Durant la présentation, Marie Barguirdijan a clairement expliqué que ce manifeste se destine à tout le monde, des enseignants jusqu’aux parents. En plus, elle a présenté un débat sur l’importance des auteurs et illustrateurs des livres et elle a aussi donné des exemples des livres alignés sur chaque proposition, en montrant la valeur littéraire de chacune.

Il était très intéressant de voir qu’il y a des personnes dans la province du Québec qui reconnaissent qu’il y a un problème et sont engagés pour changer ce statut quo.

Par conclure, le Salon du livre est très utile et nous donne une bonne expérience de pouvoir comprendre la littétature de jeunesse grâce aux bons ateilers proposés.

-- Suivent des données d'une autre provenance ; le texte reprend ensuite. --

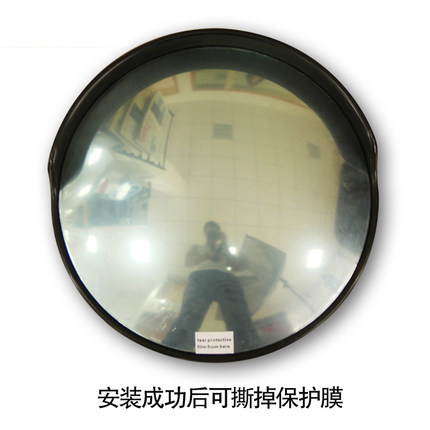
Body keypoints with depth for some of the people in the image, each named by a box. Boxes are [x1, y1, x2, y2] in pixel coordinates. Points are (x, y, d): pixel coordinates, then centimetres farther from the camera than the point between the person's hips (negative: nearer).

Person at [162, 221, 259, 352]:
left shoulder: (225, 251, 42)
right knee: (189, 315, -29)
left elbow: (237, 265, 24)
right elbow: (188, 261, 18)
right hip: (200, 276, -1)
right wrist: (208, 255, 6)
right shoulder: (197, 248, 40)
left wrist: (225, 249, 16)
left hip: (226, 278, 1)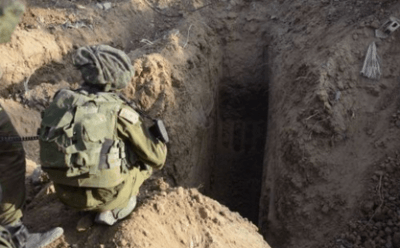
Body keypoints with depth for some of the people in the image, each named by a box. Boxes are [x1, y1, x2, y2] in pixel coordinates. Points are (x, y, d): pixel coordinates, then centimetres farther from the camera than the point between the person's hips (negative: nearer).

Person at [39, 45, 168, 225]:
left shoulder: (62, 101, 0)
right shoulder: (120, 111, -15)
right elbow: (156, 159, -11)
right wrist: (160, 143, 13)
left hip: (67, 193, 6)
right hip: (106, 194, -5)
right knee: (146, 158, 18)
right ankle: (112, 210, 12)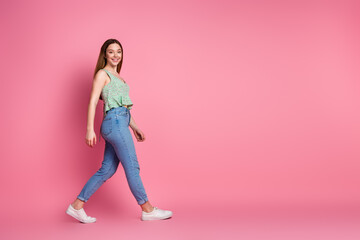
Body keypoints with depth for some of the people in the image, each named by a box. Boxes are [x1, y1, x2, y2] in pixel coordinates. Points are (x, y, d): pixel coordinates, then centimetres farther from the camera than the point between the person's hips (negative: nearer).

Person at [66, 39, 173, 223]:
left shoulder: (117, 76, 25)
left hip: (119, 124, 9)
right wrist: (90, 129, -17)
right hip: (114, 122, -9)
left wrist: (134, 126, 24)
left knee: (107, 170, 8)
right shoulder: (102, 74, -1)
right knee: (132, 167, -4)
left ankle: (77, 206, 12)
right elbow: (93, 102, -9)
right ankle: (147, 210, 5)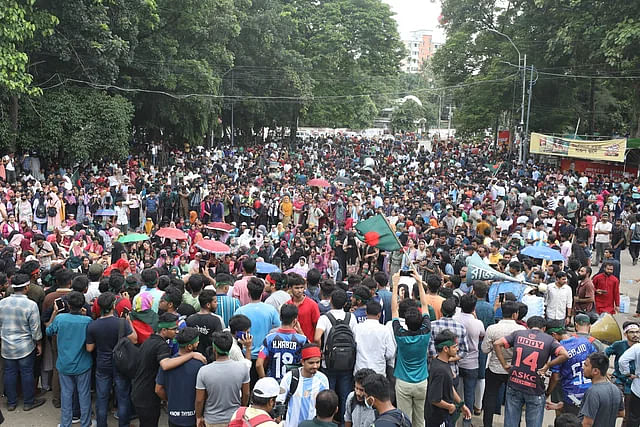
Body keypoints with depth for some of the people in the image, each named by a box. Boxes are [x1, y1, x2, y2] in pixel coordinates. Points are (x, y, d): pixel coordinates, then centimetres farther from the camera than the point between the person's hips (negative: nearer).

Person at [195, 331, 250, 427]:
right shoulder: (242, 368, -17)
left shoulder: (204, 371, -22)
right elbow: (246, 394, -5)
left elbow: (199, 400, -11)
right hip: (235, 418, 1)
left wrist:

Enfin, nous allons finir cet article avec des conseils aux les familles concernant la littétature de jeunesse par Marie Barguirdjian.

Idées et conseils à l’attention des familles

  • Il suffit de quinze petites minutes par soir : éteingnez les écrans, coupez le wifi pour lire avec vos enfants, ou à leurs côtés. OFFREZ-VOUS un moment de calme.
  • Abonnez-vous à la bibliothèque du quartier, participez à des heures du conte, des rencontres d’auteurs.
  • Abonnez-vous pour recevoir des livres ou des magazines. Cela favoirse l’attachement à l’objet livre. (Ressources: Marie B., On a tous besoin d’histoires, 2019)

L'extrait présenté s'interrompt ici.